» Assignment:
Repeat the listing below in full and exactly. Pictures are to be omitted.

» Records supplied:
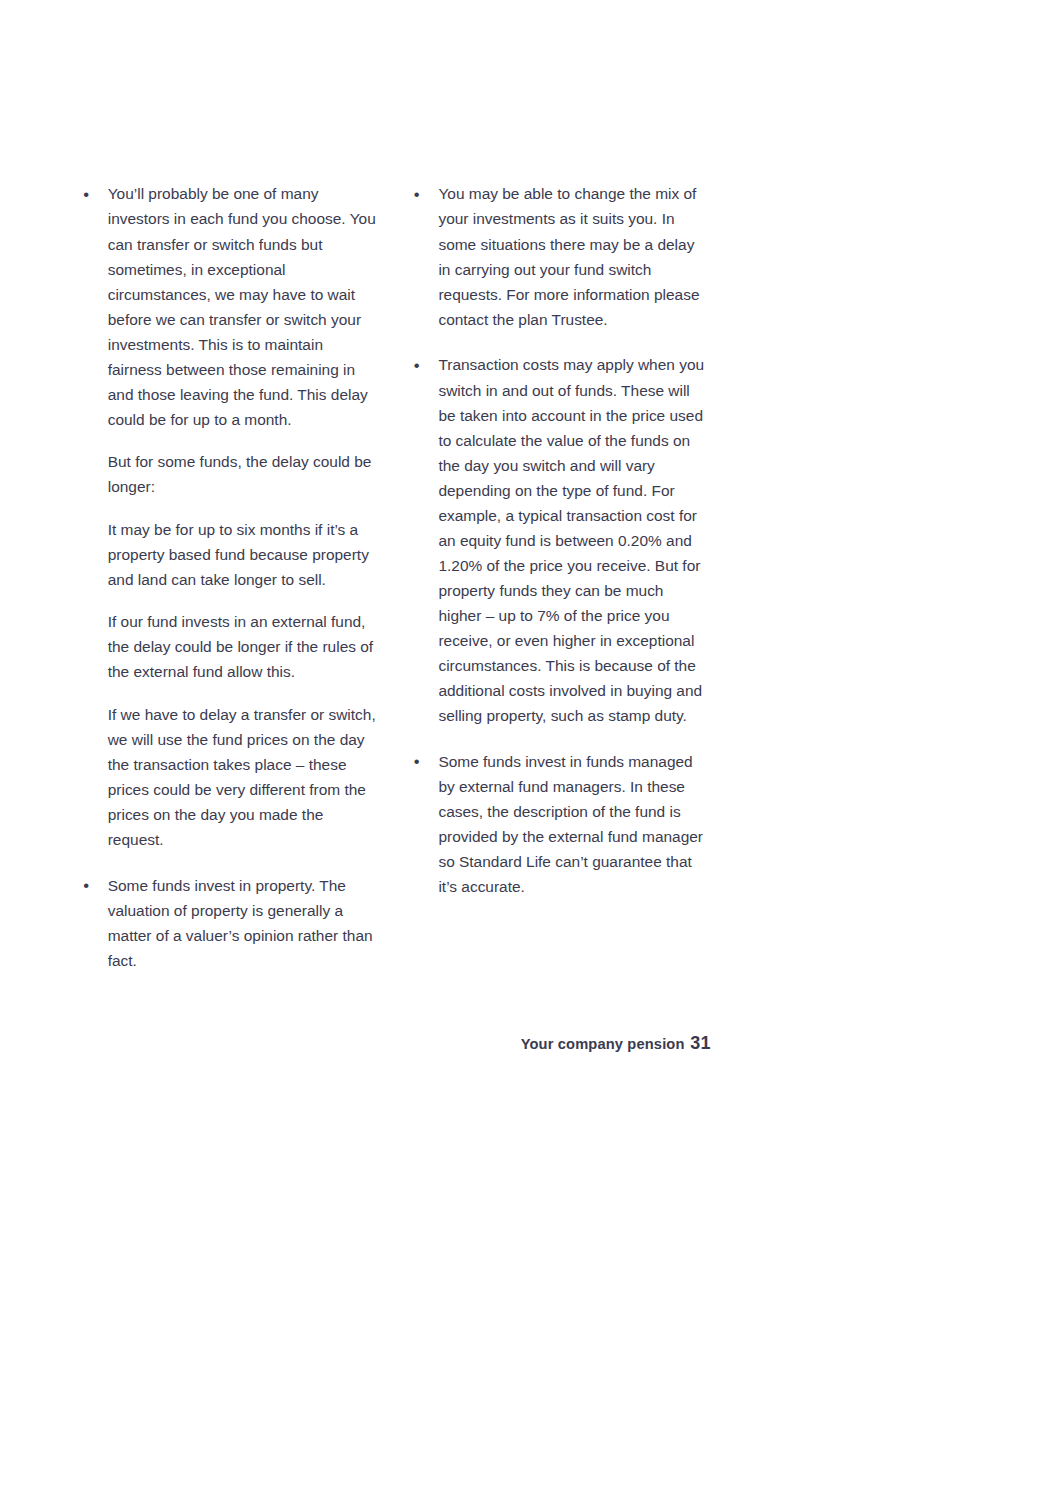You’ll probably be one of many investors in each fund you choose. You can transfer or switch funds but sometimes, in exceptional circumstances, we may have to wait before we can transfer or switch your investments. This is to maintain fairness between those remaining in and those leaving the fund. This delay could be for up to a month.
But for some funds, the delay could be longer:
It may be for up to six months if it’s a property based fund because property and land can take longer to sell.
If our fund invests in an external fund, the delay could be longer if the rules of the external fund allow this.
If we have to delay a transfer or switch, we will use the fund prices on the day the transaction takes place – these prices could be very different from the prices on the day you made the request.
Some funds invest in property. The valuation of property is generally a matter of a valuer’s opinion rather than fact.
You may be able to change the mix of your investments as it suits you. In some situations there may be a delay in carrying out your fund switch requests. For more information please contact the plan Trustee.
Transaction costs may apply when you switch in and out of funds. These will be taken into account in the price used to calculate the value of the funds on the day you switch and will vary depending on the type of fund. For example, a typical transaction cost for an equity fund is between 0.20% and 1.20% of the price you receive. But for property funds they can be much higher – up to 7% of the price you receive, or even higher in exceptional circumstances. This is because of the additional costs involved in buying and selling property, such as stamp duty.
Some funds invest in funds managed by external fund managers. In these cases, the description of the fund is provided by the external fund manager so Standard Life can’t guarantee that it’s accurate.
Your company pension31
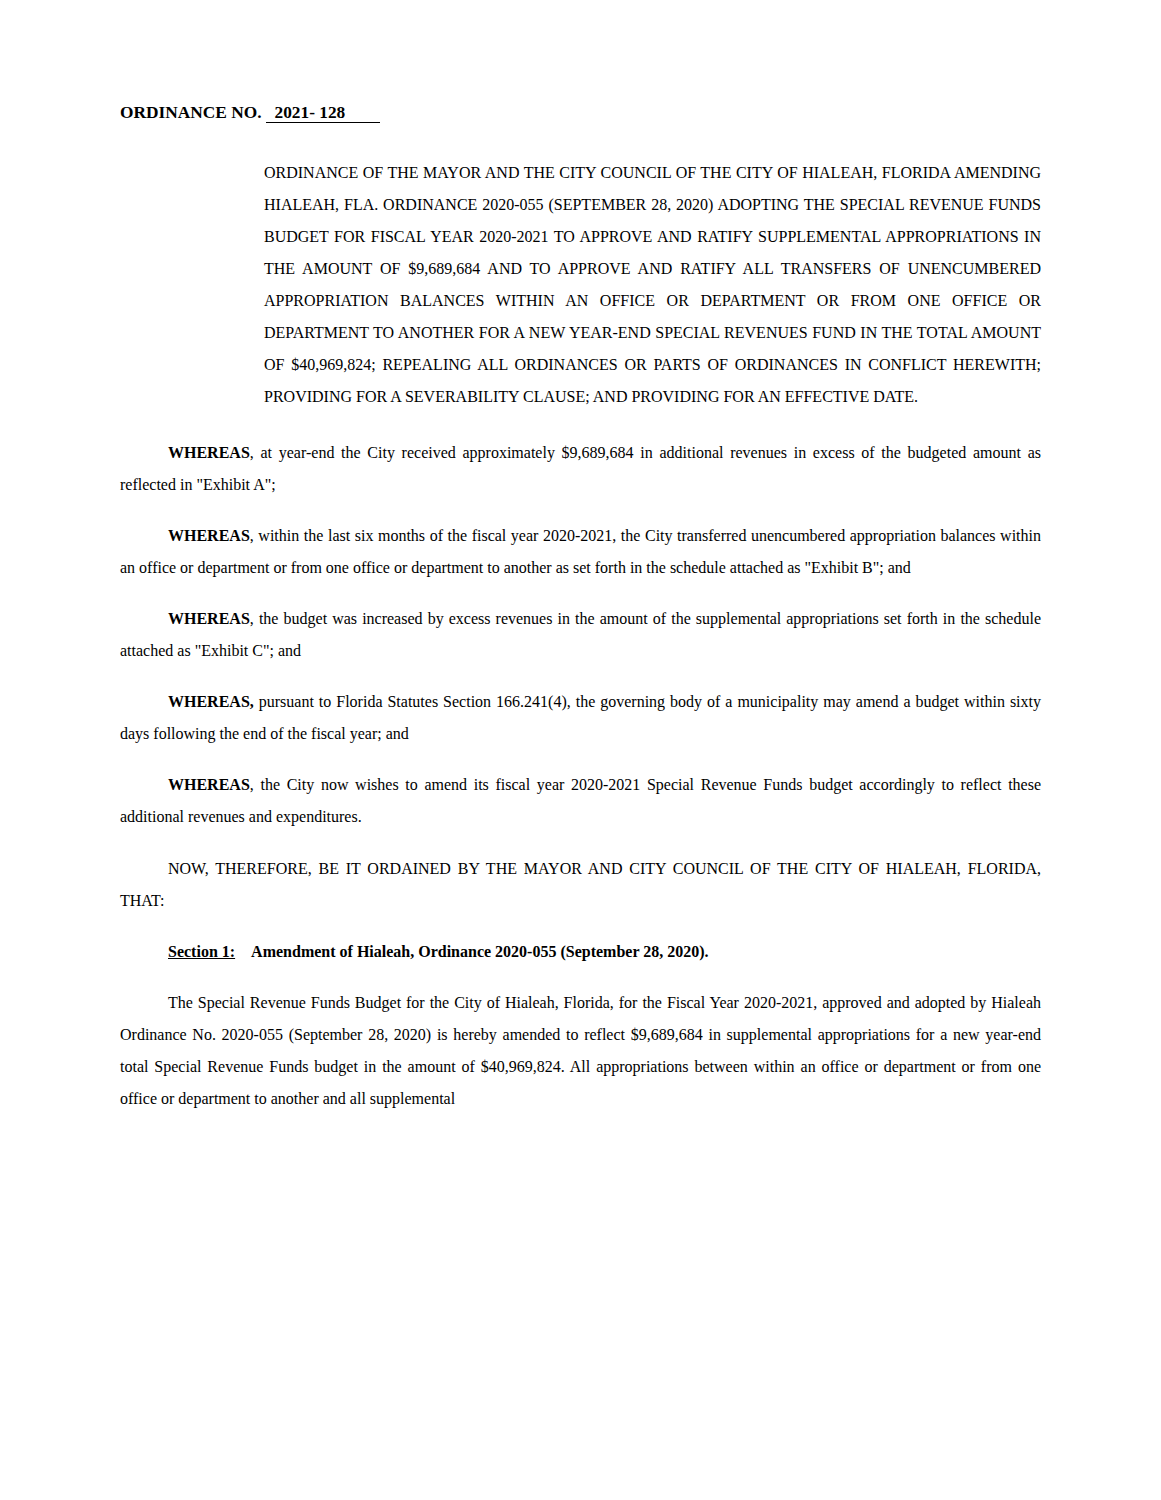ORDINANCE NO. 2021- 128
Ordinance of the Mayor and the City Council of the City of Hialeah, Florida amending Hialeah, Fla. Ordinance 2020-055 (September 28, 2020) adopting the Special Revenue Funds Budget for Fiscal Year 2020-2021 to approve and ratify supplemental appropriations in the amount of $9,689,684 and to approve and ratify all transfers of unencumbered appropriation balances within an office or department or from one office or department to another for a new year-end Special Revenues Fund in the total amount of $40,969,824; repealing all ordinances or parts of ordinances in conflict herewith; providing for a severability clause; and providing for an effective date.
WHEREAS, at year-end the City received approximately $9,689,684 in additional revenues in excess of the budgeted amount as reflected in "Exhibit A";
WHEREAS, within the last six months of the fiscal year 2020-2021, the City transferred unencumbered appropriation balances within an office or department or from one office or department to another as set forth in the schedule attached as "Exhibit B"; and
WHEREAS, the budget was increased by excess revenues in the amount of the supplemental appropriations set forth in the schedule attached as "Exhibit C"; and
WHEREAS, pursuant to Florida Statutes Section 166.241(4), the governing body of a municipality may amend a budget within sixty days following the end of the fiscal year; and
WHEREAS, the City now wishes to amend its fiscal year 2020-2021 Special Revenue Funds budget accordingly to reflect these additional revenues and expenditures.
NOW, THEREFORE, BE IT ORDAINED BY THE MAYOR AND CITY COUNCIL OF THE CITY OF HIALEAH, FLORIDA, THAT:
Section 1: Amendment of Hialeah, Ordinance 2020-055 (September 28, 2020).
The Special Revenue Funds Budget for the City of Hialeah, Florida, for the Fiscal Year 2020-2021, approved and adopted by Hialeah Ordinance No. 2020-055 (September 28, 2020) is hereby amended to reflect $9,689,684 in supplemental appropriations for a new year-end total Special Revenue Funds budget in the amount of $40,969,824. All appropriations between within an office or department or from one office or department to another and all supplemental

» Response box:
You’ll probably be one of many investors in each fund you choose. You can transfer or switch funds but sometimes, in exceptional circumstances, we may have to wait before we can transfer or switch your investments. This is to maintain fairness between those remaining in and those leaving the fund. This delay could be for up to a month.
But for some funds, the delay could be longer:
It may be for up to six months if it’s a property based fund because property and land can take longer to sell.
If our fund invests in an external fund, the delay could be longer if the rules of the external fund allow this.
If we have to delay a transfer or switch, we will use the fund prices on the day the transaction takes place – these prices could be very different from the prices on the day you made the request.
Some funds invest in property. The valuation of property is generally a matter of a valuer’s opinion rather than fact.
You may be able to change the mix of your investments as it suits you. In some situations there may be a delay in carrying out your fund switch requests. For more information please contact the plan Trustee.
Transaction costs may apply when you switch in and out of funds. These will be taken into account in the price used to calculate the value of the funds on the day you switch and will vary depending on the type of fund. For example, a typical transaction cost for an equity fund is between 0.20% and 1.20% of the price you receive. But for property funds they can be much higher – up to 7% of the price you receive, or even higher in exceptional circumstances. This is because of the additional costs involved in buying and selling property, such as stamp duty.
Some funds invest in funds managed by external fund managers. In these cases, the description of the fund is provided by the external fund manager so Standard Life can’t guarantee that it’s accurate.
Your company pension31
ORDINANCE NO. 2021- 128
Ordinance of the Mayor and the City Council of the City of Hialeah, Florida amending Hialeah, Fla. Ordinance 2020-055 (September 28, 2020) adopting the Special Revenue Funds Budget for Fiscal Year 2020-2021 to approve and ratify supplemental appropriations in the amount of $9,689,684 and to approve and ratify all transfers of unencumbered appropriation balances within an office or department or from one office or department to another for a new year-end Special Revenues Fund in the total amount of $40,969,824; repealing all ordinances or parts of ordinances in conflict herewith; providing for a severability clause; and providing for an effective date.
WHEREAS, at year-end the City received approximately $9,689,684 in additional revenues in excess of the budgeted amount as reflected in "Exhibit A";
WHEREAS, within the last six months of the fiscal year 2020-2021, the City transferred unencumbered appropriation balances within an office or department or from one office or department to another as set forth in the schedule attached as "Exhibit B"; and
WHEREAS, the budget was increased by excess revenues in the amount of the supplemental appropriations set forth in the schedule attached as "Exhibit C"; and
WHEREAS, pursuant to Florida Statutes Section 166.241(4), the governing body of a municipality may amend a budget within sixty days following the end of the fiscal year; and
WHEREAS, the City now wishes to amend its fiscal year 2020-2021 Special Revenue Funds budget accordingly to reflect these additional revenues and expenditures.
NOW, THEREFORE, BE IT ORDAINED BY THE MAYOR AND CITY COUNCIL OF THE CITY OF HIALEAH, FLORIDA, THAT:
Section 1: Amendment of Hialeah, Ordinance 2020-055 (September 28, 2020).
The Special Revenue Funds Budget for the City of Hialeah, Florida, for the Fiscal Year 2020-2021, approved and adopted by Hialeah Ordinance No. 2020-055 (September 28, 2020) is hereby amended to reflect $9,689,684 in supplemental appropriations for a new year-end total Special Revenue Funds budget in the amount of $40,969,824. All appropriations between within an office or department or from one office or department to another and all supplemental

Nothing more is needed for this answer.